Poster Presentations
Title: Demonstration of Human Factor VIII Expression and Activity Following Single and Repeat Dosing of a Non-Viral Integrating Gene Therapy
Session Title: Wednesday Poster Session
Session Date/Time: Wednesday, May 17, 2023, 12:00 PM PST
Location: West Hall A
Abstract & Poster Board Number: 638
P-FVIII-101 is a fully non-viral liver-directed gene therapy combining Poseida’s proprietary piggyBac technology with nanoparticle delivery for the treatment of Hemophilia A. This study demonstrated the potential of P-FVIII-101 to produce durable human FVIII expression over six months in an adult mouse model of severe Hemophilia A following a single dose. The study also highlighted the potential of repeat dosing to achieve therapeutic levels of human FVIII activity. An integration site analysis revealed a favorable insertion profile and well-controlled integrated vector copy number. These data provide proof-of-principle evidence toward a potential functional cure for Hemophilia A.
Title: Development of a Novel Non-Viral Gene Therapy Platform
Session Title: Thursday Poster Session
Session Date/Time: Thursday, May 18, 2023, 12:00 PM PST
Location: West Hall A
Abstract & Poster Board Number: 945
The piggyBac DNA insertion system is a transposon-based gene therapy platform that enables stable integration of the therapeutic transgene into the genome, thereby offering the potential for durable and lifelong activity. This poster details formulation discovery work on an LNP comprising a novel degradable ionizable lipid with unique capabilities for efficient DNA delivery to the liver, as well as discovery and optimization of an LNP-based delivery system capable of co-encapsulating mRNA and DNA for delivery of piggyBac transposon system components.
Title: Editing of a γ-Globin (HBG1/HBG2) cis-Regulatory Element in Human Hematopoietic Stem and Progenitor Cells Using Cas-CLOVER Technology Reactivates Fetal Hemoglobin
Session Title: Thursday Poster Session
Session Date/Time: Thursday, May 18, 2023, 12:00 PM PST
Location: West Hall A
Abstract & Poster Board Number: 1212
This study demonstrates that high-fidelity Cas-CLOVER nuclease targeting of gamma globin genes provides efficient editing and reactivation of fetal hemoglobin expression. Cas-CLOVER-mediated gene editing of gamma globin genes was also shown to produce up to 70% positivity for fetal hemoglobin among differentiated red blood cells. Further, Cas-CLOVER-mediated gene editing did not adversely affect stem cell capabilities, including potential to produce the red blood cell lineage. These data support Cas-CLOVER editing of gamma globin genes as a potential therapeutic strategy for genetic diseases such as β-thalassemia and sickle cell disease.

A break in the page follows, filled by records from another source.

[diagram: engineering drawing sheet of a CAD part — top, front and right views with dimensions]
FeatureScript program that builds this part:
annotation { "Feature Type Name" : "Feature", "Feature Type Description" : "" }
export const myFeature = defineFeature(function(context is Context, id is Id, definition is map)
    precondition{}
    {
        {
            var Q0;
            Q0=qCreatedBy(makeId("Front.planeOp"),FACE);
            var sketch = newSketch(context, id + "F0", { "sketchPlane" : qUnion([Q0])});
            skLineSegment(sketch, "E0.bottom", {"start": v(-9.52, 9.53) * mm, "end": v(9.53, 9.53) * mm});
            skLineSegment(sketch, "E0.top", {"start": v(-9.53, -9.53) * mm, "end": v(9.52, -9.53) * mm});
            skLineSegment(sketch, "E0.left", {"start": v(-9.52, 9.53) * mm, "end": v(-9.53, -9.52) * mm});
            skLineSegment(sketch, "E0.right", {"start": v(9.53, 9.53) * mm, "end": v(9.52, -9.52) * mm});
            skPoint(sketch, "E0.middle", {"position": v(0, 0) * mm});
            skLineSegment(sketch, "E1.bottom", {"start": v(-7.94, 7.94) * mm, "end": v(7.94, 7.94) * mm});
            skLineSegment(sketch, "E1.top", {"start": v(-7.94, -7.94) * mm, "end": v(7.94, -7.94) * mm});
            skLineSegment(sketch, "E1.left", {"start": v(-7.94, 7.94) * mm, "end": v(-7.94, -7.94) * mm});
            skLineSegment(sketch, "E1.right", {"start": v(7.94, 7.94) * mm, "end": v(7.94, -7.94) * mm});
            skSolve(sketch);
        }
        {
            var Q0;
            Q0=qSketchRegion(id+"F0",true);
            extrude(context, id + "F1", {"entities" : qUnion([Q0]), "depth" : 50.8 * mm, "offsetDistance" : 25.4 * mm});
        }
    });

Title: Development and Optimization of Novel Super piggyBac-Based Hybrid Gene Therapy Approach
Session Title: Friday Poster Session
Session Date/Time: Friday, May 19, 2023, 12:00 PM PST
Location: West Hall A
Abstract & Poster Board Number: 1318
This presentation describes the discovery and optimization of a novel LNP formulation suitable for delivery of Poseida’s super piggyBac transposase to the liver. In addition, these studies highlighted in vivo safety and pharmacology of Poseida’s lead LNP formulation in mice and non-human primates for use in liver-directed hybrid gene therapy applications. The presentation further characterizes the use of Poseida’s hybrid gene therapy platform in a mouse model of OTCD to achieve disease resolution at significantly lower doses of AAV. These data demonstrate the versatility of the piggyBac hybrid platform and its potential to achieve durable transgene expression when administered early in life.